[Extracted data entries]
════

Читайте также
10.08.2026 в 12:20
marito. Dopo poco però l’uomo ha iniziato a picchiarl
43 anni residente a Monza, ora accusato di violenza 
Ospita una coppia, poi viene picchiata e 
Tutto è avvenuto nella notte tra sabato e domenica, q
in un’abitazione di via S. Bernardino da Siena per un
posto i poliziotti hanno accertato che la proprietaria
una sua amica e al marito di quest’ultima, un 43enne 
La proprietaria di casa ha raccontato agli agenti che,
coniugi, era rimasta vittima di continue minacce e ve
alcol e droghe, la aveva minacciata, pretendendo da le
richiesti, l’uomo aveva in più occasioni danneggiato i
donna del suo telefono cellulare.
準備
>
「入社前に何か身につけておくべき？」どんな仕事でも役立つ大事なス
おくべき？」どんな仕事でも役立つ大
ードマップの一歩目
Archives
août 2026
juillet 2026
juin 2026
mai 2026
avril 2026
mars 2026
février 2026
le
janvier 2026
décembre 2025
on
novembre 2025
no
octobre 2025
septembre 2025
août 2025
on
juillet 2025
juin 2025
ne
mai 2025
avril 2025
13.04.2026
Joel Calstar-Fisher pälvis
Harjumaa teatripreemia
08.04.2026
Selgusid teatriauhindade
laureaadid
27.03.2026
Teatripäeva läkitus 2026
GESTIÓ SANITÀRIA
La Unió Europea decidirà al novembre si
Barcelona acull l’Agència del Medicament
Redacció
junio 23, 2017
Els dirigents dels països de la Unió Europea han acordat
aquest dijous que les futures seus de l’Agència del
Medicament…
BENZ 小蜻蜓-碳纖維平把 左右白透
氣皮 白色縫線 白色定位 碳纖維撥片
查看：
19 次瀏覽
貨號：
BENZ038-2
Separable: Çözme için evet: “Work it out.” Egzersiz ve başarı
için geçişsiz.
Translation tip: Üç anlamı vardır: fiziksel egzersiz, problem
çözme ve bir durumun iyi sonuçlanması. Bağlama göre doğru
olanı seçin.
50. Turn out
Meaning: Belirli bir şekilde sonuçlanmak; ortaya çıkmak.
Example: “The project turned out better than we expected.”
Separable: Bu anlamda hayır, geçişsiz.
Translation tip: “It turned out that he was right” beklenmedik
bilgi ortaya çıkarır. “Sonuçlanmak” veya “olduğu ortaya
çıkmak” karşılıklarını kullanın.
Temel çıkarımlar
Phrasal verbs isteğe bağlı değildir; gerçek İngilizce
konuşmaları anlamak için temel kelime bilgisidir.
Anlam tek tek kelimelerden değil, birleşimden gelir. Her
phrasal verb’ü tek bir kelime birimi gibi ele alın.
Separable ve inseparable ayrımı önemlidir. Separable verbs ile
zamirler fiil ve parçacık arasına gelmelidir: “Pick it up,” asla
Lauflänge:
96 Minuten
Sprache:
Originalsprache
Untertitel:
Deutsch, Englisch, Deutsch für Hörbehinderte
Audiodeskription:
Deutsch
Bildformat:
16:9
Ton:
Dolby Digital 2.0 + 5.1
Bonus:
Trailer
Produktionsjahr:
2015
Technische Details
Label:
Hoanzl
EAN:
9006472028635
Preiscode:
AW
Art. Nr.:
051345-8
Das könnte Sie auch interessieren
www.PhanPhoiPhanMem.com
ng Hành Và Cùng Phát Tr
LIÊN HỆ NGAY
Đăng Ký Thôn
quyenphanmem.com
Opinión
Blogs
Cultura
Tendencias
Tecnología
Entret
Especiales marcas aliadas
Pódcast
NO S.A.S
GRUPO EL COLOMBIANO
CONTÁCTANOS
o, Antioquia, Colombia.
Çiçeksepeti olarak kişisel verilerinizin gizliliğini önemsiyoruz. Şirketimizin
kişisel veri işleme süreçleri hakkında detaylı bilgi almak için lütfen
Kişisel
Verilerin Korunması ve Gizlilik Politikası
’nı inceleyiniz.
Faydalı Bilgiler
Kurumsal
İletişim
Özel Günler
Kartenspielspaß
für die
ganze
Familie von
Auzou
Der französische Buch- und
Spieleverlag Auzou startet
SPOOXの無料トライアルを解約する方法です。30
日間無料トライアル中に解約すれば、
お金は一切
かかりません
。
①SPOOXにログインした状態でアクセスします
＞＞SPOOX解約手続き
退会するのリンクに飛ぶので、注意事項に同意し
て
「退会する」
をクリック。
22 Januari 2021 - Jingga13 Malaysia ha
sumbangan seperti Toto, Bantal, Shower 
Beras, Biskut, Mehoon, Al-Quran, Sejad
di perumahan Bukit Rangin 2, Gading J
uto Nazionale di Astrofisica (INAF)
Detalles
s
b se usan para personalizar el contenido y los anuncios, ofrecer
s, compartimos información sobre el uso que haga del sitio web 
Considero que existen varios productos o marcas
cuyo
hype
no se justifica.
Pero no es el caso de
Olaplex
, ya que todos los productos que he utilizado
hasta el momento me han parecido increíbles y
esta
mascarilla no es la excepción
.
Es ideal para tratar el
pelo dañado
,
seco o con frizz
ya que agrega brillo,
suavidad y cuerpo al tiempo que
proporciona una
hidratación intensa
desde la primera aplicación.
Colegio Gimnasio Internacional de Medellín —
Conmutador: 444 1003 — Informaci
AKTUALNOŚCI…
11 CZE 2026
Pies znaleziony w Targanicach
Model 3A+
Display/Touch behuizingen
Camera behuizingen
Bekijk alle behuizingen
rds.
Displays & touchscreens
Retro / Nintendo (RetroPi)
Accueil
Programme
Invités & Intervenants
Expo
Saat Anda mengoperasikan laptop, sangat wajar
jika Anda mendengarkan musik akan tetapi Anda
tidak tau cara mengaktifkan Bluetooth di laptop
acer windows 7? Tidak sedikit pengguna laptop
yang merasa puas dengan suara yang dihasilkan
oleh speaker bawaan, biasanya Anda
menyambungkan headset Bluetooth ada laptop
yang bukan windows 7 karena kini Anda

════

What the exercise asks:
Express the lines running from the start of the records through the line that contains "posto i poliziotti", both ends included, as a JSON list of strings with one string per line and blank lines left out.

Output of the task:
[
  "Читайте также",
  "10.08.2026 в 12:20",
  "marito. Dopo poco però l’uomo ha iniziato a picchiarl",
  "43 anni residente a Monza, ora accusato di violenza ",
  "Ospita una coppia, poi viene picchiata e ",
  "Tutto è avvenuto nella notte tra sabato e domenica, q",
  "in un’abitazione di via S. Bernardino da Siena per un",
  "posto i poliziotti hanno accertato che la proprietaria"
]